Activity:
Each line of the records is to be returned verbatim, with the images omitted.

Information provided:
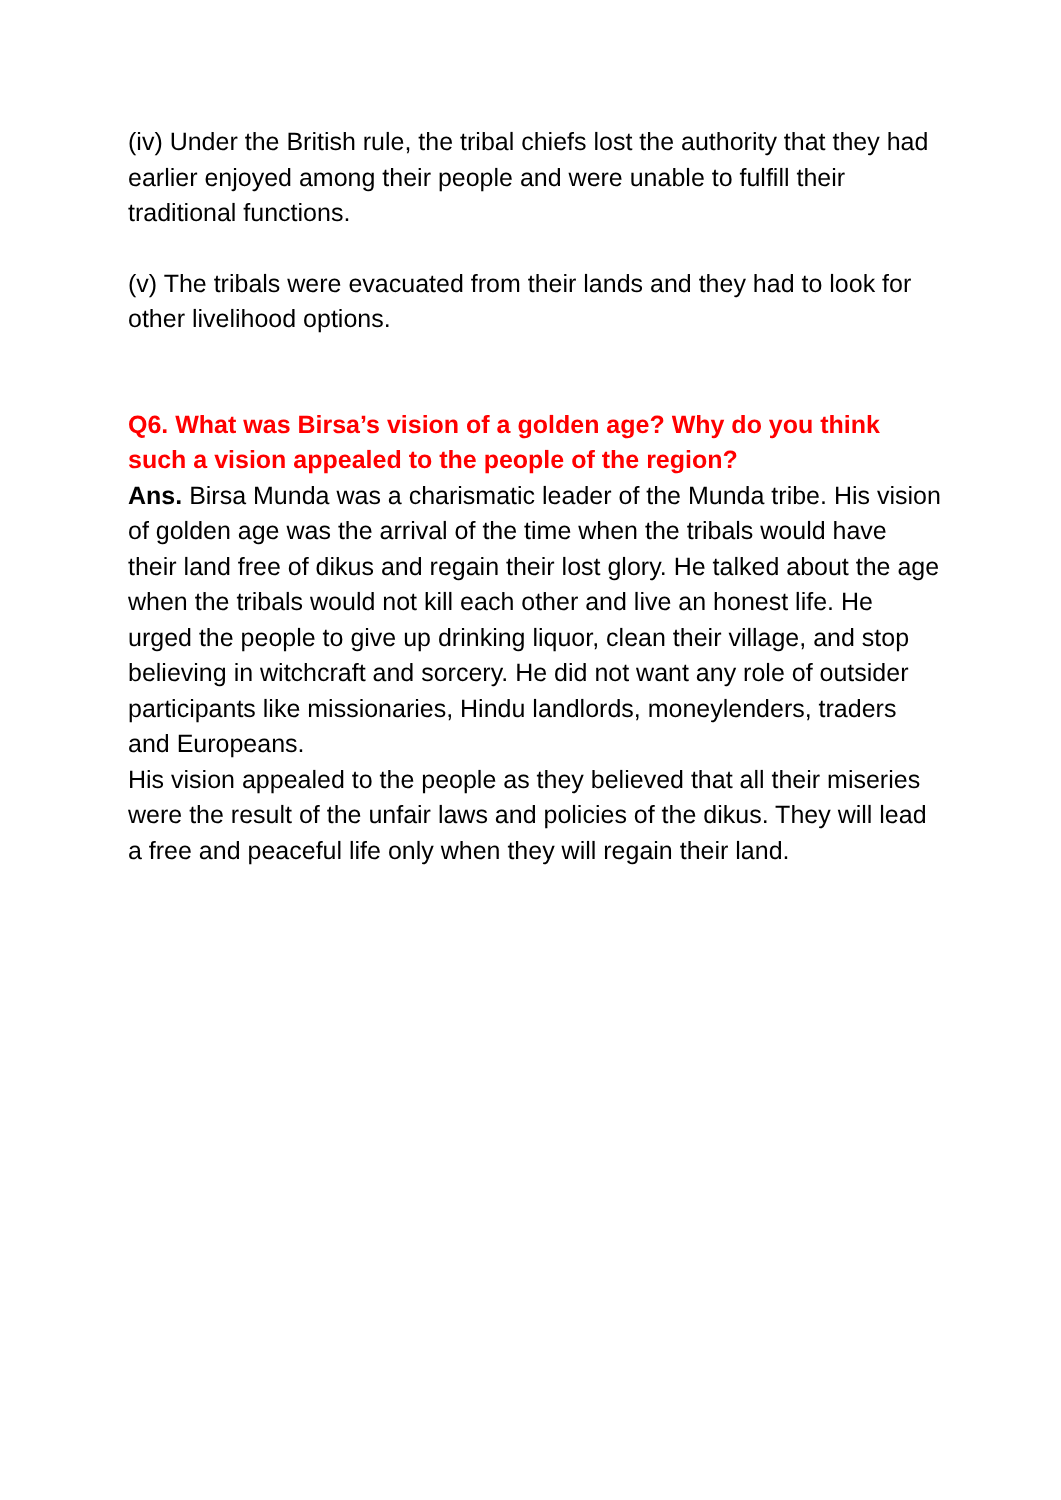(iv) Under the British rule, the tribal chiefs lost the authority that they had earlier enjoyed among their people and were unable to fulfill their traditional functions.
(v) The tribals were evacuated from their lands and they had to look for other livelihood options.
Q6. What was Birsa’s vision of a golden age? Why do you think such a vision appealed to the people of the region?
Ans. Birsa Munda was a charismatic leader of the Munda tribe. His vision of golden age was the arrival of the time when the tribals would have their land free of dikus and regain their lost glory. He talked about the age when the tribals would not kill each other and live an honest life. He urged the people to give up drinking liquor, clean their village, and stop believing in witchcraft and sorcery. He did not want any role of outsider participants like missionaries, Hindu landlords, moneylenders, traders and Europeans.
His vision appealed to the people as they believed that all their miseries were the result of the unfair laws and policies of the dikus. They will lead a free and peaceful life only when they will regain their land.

Final answer:
(iv) Under the British rule, the tribal chiefs lost the authority that they had earlier enjoyed among their people and were unable to fulfill their traditional functions.
(v) The tribals were evacuated from their lands and they had to look for other livelihood options.
Q6. What was Birsa’s vision of a golden age? Why do you think such a vision appealed to the people of the region?
Ans. Birsa Munda was a charismatic leader of the Munda tribe. His vision of golden age was the arrival of the time when the tribals would have their land free of dikus and regain their lost glory. He talked about the age when the tribals would not kill each other and live an honest life. He urged the people to give up drinking liquor, clean their village, and stop believing in witchcraft and sorcery. He did not want any role of outsider participants like missionaries, Hindu landlords, moneylenders, traders and Europeans.
His vision appealed to the people as they believed that all their miseries were the result of the unfair laws and policies of the dikus. They will lead a free and peaceful life only when they will regain their land.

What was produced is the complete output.